Month: February 2004

  • The Dante’s Inferno Test has banished you to the Seventh Level of Hell!
    Here is how you matched up against all the levels:

    Level Score
    Purgatory (Repenting Believers) Very Low
    Level 1 – Limbo (Virtuous Non-Believers) Very Low
    Level 2 (Lustful) High
    Level 3 (Gluttonous) Very High
    Level 4 (Prodigal and Avaricious) High
    Level 5 (Wrathful and Gloomy) Extreme
    Level 6 – The City of Dis (Heretics) Extreme
    Level 7 (Violent) Extreme
    Level 8- the Malebolge (Fraudulent, Malicious, Panderers) High
    Level 9 – Cocytus (Treacherous) Very High

    Take the Dante’s Inferno Hell Test

  • I’m itchy…
    not in the dry skin sort of way. But in a…itchy inside my head, inside my belly, under myself kind of way.

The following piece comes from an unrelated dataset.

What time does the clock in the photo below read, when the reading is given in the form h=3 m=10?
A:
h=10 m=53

    I don’t know what is causing it…but I just want to slough my skin, my life, my everything and start all over naked and new and pink. I know that I can’t…I have job…responsibilities…kitties…family…friends…loves…hates…


    Perhaps it’s my increasing age…
    yes, I know, 24! Doesn’t sound old, until I realize that’s only 6 years from being 30…which, to those of you who are older than 30, probably is an insult – but you remember being 24!? I suddenly feel OLD…grown up and full of grown up thingies with no room for fun or play…
    and I don’t WANT to be a stodgy old scientist cat lady…perhaps that what I am so aching to get rid of is that very feeling? or perhaps I’m just feeling the need for spring, to run, to be away, outside and feel free – if even for a few moments…


    Who knows?


    But I’m itching for something.

  • I’ll share my 800tc sheets…with anyone willing to drive down to visit me and snuggle in them! Especially with the electric blanket on…they’re incredible!

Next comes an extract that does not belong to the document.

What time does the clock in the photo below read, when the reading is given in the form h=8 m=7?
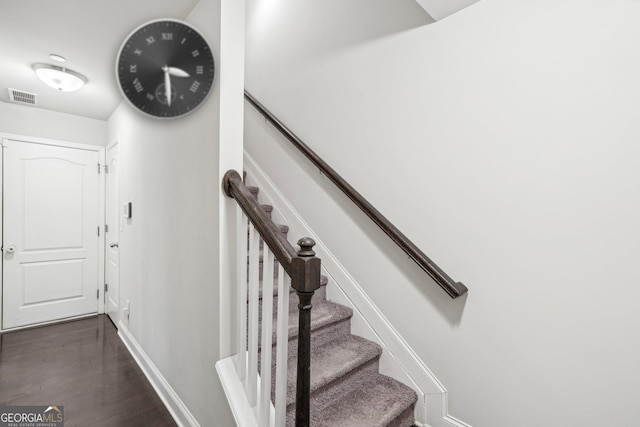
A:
h=3 m=29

    The steak, while not blessed by a long island, was indeed the BEST steak ever…filet mignon, medium rare, topped with some deeeee-licious garlicky butter substance. It was smooth, rich, melt in your mouth BEEFY goodness. It makes me drooly and damp just to think about it. It was like eating a plateful of orgasms.

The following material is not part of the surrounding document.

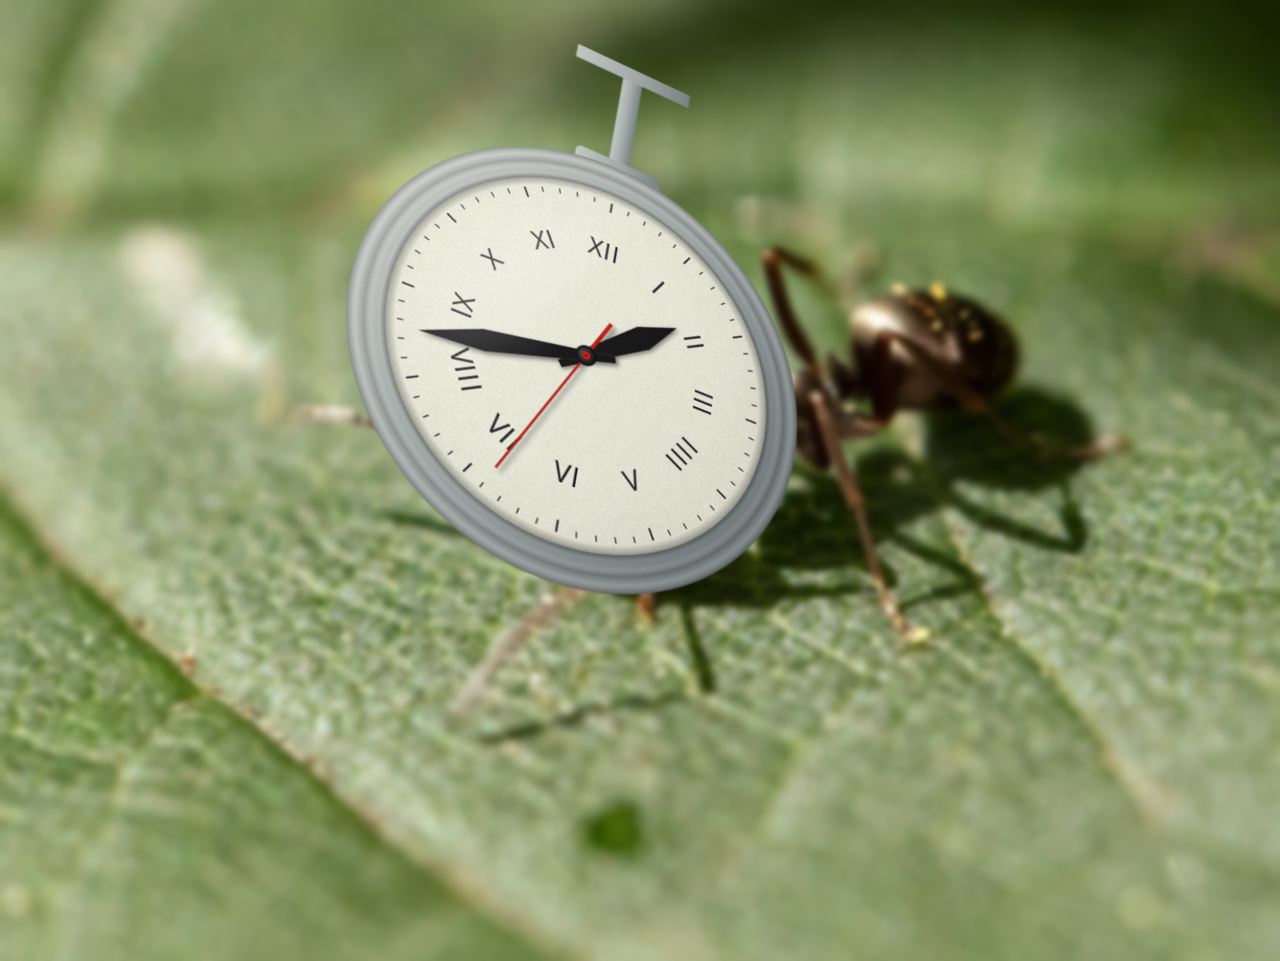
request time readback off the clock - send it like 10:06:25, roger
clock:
1:42:34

    Otherwise, the weekend was…painful and yet not? It’s hard to explain…and I don’t know if I can or if I want to even…so I’m off to eat me some cereal and go to work.

  • Happy Birthday to me!


    I’m 24.


    And I now own a set of 800tc sheets – queen sized no less. Soft as a baby’s behind and quite a bit smoother…


    And tonight…I’m thinking steak…and possibly a long island iced tea…

  • While listening to the radio on the way to work…
    I stopped to listen to the DJs chat, simply because I’d scanned through all the stations and everyone was talking or having commercials. I was hoping to catch the news…Instead, I learned this very interesting tidbit – according to psychologist (or so claims the DJ, so how much do you trust this?), the number one song for the year you turned 18 is the “theme” of your life. So, me being the doof that I am, and being alone at work and bored, I went and looked it up….


    mine? 1998 – the number 1 song “Truly, Madly, Deeply” by Savage Garden.


    what’s yours?

  • 14 whole sequences worked!


    out of 14!


    *dances around*


    *jumps up and down, twice*


    er…


    yeah, it’s rather early in the morning…but damn…this makes me awfully excited…*squeal*

  • I bought 12 pair of socks today….


     


     


     


    so that I wouldn’t have to do laundry.

  • Had my eye appointment…


    It was for a “dry eyes and contacts” study


    They paid my $20 for 35 minutes of my time and a nice, attractive young man played with my eye balls and complimented my eye ball glands.


    This is indeed a good thing…

  • *groan*


    Never top a giant meal from Taco Bell with a whole bunch of frosted shredded wheat.

  • remind me I have to go to the eye doctor at 3pm on Wednesday?